Kementerian Dalam Negeri (Kemendagri) pada tanggal 6 september 2018 merilis sebanyak 2 357 orang PNS pusat dan Daerah yang telah di vonis bersalah dan inkrach dan Propinsi Gorontalo 32 orang yang terjerat oleh kasus ini. Sunguh realitas ini justru berbeda dengan citra pemerintahan kita dimana setiap tahunnya kita menyabet penghargaan Wajar Tanpa Pengecualian (WTP) yang dianugerahi oleh Badan Pemeriksaan Keuangan Republik Indonesia (BPK) RI lembaga ini memberi predikat melalui proses serta mekanismenya dengan verifikasi yang begitu ketat mulai tata kelola keuangan yang baik hinga transparansi dalam pengelolaan keuangannya.
Prestasi juga Problem menjadi wajah pemerintahan dalam birokrasi kita. Krisis moral senatiasa menjadi tontonan di berbagai media sidang-sidang korupsi seolah menjadi hal yang biasa, lumrah, dan wajar dalam setiap perjalanan birokrasi.
Momentum ikrar perubahan sekedar lelucon regenerasi kepemimpinan saat perhelatan pilkada, seolah hanya sekedar lipstik dan kampanye yang tak perlu ditunaikan.
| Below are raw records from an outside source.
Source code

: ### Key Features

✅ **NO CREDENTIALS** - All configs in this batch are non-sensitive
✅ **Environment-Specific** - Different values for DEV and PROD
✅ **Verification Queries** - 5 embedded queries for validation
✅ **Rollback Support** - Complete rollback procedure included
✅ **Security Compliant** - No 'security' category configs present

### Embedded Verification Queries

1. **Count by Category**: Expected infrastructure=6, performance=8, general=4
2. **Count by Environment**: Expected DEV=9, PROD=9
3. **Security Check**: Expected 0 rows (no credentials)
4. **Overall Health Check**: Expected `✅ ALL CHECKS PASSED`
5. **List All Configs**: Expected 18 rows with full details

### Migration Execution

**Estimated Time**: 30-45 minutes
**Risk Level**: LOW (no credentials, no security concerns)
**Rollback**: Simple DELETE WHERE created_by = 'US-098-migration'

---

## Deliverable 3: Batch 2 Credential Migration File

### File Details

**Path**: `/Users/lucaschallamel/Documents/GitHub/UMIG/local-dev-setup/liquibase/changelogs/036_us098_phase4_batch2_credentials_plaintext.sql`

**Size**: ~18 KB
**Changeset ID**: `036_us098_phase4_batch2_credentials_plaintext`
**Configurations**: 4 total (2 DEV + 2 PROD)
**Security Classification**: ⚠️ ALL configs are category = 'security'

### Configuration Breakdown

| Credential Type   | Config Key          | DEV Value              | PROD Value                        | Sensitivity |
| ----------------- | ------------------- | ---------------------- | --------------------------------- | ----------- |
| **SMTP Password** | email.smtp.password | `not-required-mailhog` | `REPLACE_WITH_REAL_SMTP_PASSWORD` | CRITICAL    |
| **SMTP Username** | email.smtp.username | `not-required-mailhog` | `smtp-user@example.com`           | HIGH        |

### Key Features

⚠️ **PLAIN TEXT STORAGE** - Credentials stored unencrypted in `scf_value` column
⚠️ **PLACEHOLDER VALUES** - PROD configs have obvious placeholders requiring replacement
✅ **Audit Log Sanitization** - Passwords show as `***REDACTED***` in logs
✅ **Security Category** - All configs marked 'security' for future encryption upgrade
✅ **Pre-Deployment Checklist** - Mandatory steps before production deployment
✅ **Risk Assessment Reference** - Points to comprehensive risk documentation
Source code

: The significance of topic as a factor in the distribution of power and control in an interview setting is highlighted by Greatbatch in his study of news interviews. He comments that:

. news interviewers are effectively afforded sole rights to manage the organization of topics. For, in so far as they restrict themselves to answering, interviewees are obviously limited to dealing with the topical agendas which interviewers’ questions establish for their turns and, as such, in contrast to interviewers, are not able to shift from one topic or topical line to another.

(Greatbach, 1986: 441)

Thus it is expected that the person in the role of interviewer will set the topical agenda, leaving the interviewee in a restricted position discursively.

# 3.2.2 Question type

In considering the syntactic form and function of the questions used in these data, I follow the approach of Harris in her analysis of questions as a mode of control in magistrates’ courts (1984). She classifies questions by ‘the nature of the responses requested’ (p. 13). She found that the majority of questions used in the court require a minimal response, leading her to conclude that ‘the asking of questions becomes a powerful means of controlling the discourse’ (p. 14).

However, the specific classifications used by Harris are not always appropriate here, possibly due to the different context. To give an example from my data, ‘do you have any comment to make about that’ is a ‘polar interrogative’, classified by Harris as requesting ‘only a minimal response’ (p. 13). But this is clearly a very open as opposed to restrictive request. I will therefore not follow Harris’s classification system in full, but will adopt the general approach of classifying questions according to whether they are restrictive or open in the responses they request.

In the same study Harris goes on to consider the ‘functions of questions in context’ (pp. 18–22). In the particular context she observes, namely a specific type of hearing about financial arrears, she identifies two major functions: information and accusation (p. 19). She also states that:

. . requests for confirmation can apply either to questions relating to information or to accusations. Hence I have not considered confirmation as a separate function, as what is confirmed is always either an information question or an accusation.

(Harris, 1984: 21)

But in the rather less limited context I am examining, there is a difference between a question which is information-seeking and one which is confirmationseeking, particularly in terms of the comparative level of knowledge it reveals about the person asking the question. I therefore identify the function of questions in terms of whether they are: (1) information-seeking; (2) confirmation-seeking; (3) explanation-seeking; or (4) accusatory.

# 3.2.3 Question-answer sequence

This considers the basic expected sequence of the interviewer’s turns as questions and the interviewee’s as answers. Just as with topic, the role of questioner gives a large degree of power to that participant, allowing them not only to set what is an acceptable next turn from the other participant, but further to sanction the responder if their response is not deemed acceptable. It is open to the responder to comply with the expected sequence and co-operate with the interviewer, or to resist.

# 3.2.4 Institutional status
Janji politik hanya dipangung kampanye, orasi politik yang menyatakan perubahan jauh dari korupsi akan berbuat terbaik bagi rakyat dan program program pro rakyat lainya semua pupus setelah terpilih dan di nobatkan menjadi Nahkoda pemerintahan. begitupun sosok birokrat ketika di angkat dan di sumpah menjadi seorang aparat akan bekerja dengan penuh hati, sunguh-sunguh dan penuh tangung jawab inikah cerminan birokrasi dan pemimpim kita hari ini ?? Wallahu alam bisawab.